Each result is a SearchResult:

@dataclass
class SearchResult:
    title: str
    url: str
    content: str         # snippet
    engine: str          # "brave" / "bing" / ...
    score: float
    category: str

Cache¶

The SDK caches (base_url, normalised_params) for 300 s in memory, LRU-evicted at 256 entries. Same query within five minutes returns in microseconds:

sb.search.web("foo")    # ~1 s, network round-trip
sb.search.web("foo")    # <1 ms, served from memory

Disable per call with cache=False if freshness matters more than speed.

CLI¶

The CLI bypasses sandboxes entirely — it hits SearxNG directly via your FIREBOX_SEARXNG_URL (or default). No microVM spin-up cost.

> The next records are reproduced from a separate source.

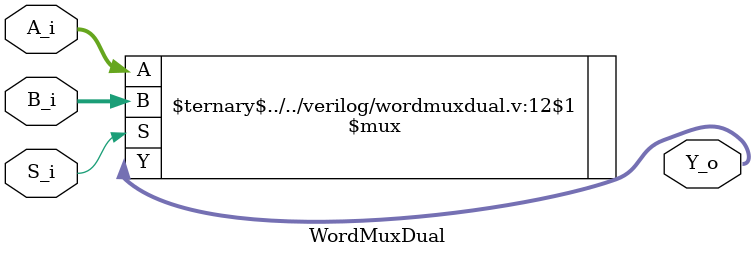
<source format=v>
/* Generated by Yosys 0.3.0+ (git sha1 3b52121) */

(* src = "../../verilog/wordmuxdual.v:1" *)
module WordMuxDual(A_i, B_i, S_i, Y_o);
  (* intersynth_conntype = "Word" *)
  (* src = "../../verilog/wordmuxdual.v:3" *)
  input [15:0] A_i;
  (* intersynth_conntype = "Word" *)
  (* src = "../../verilog/wordmuxdual.v:5" *)
  input [15:0] B_i;
  (* intersynth_conntype = "Bit" *)
  (* src = "../../verilog/wordmuxdual.v:7" *)
  input S_i;
  (* intersynth_conntype = "Word" *)
  (* src = "../../verilog/wordmuxdual.v:9" *)
  output [15:0] Y_o;
  (* src = "../../verilog/wordmuxdual.v:12" *)
  \$mux  #(
    .WIDTH(32'b00000000000000000000000000010000)
  ) \$ternary$../../verilog/wordmuxdual.v:12$1  (
    .A(A_i),
    .B(B_i),
    .S(S_i),
    .Y(Y_o)
  );
endmodule

</source>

firebox search "firecracker microvm" -n 5
firebox search "AI agents" -c news -t week
firebox search "rust web" -c it -e brave,bing
firebox search "playwright stealth" --json | jq '.[0].url'

# Pipe-friendly:
firebox search "fitness blog contact" -n 20 -u \
    | xargs -P5 -I{} curl -s -o /dev/null -w "%{http_code} {}\n" {}

Flags:

Flag	Default	Notes
`-n` `--limit`	10	max results
`-c` `--category`	–	`general`/`news`/`science`/`it`/`images`/`videos`/`map`
`-e` `--engines`	–	comma-list, e.g. `brave,bing,google`
`-l` `--language`	–	ISO code
`-t` `--time-range`	–	`day`/`week`/`month`/`year`
`--pageno`	1	pagination
`--safesearch`	0	0/1/2
`--json`	–	machine-readable output
`-u` `--urls-only`	–	one URL per line, xargs-friendly
`-T` `--titles-only`	–	one title per line
`--field FIELD`	–	print one field per line (engine, content, ...)

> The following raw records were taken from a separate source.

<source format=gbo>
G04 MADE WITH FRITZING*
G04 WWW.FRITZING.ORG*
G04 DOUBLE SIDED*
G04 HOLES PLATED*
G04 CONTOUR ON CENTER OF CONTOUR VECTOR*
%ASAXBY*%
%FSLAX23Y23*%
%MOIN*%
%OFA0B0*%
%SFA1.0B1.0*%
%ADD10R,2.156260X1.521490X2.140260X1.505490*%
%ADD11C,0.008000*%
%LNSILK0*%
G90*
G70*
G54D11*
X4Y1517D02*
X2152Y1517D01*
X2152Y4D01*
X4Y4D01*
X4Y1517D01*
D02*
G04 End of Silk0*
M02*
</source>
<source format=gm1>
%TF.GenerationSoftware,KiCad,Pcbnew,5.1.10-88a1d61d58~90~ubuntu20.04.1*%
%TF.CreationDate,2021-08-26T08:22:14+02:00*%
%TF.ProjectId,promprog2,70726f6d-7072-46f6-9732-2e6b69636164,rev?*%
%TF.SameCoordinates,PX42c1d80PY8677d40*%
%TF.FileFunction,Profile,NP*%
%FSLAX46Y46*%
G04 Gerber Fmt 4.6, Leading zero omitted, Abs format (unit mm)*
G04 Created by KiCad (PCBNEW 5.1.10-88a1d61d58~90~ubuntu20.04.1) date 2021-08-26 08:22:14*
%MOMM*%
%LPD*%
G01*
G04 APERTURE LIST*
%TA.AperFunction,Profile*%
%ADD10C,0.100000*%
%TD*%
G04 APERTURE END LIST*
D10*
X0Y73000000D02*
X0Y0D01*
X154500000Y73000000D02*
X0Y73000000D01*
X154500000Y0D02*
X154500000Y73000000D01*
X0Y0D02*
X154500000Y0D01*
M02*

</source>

When to use `sb.search` vs the CLI¶

Inside an agent flow: sb.search because it shares the sandbox's IP + cache and doesn't need the caller to reach SearxNG.
Quick terminal lookup or shell pipeline: firebox search — zero microVM cost, instant output.
From an MCP-aware agent: the MCP search tool. Same backend, one tool call.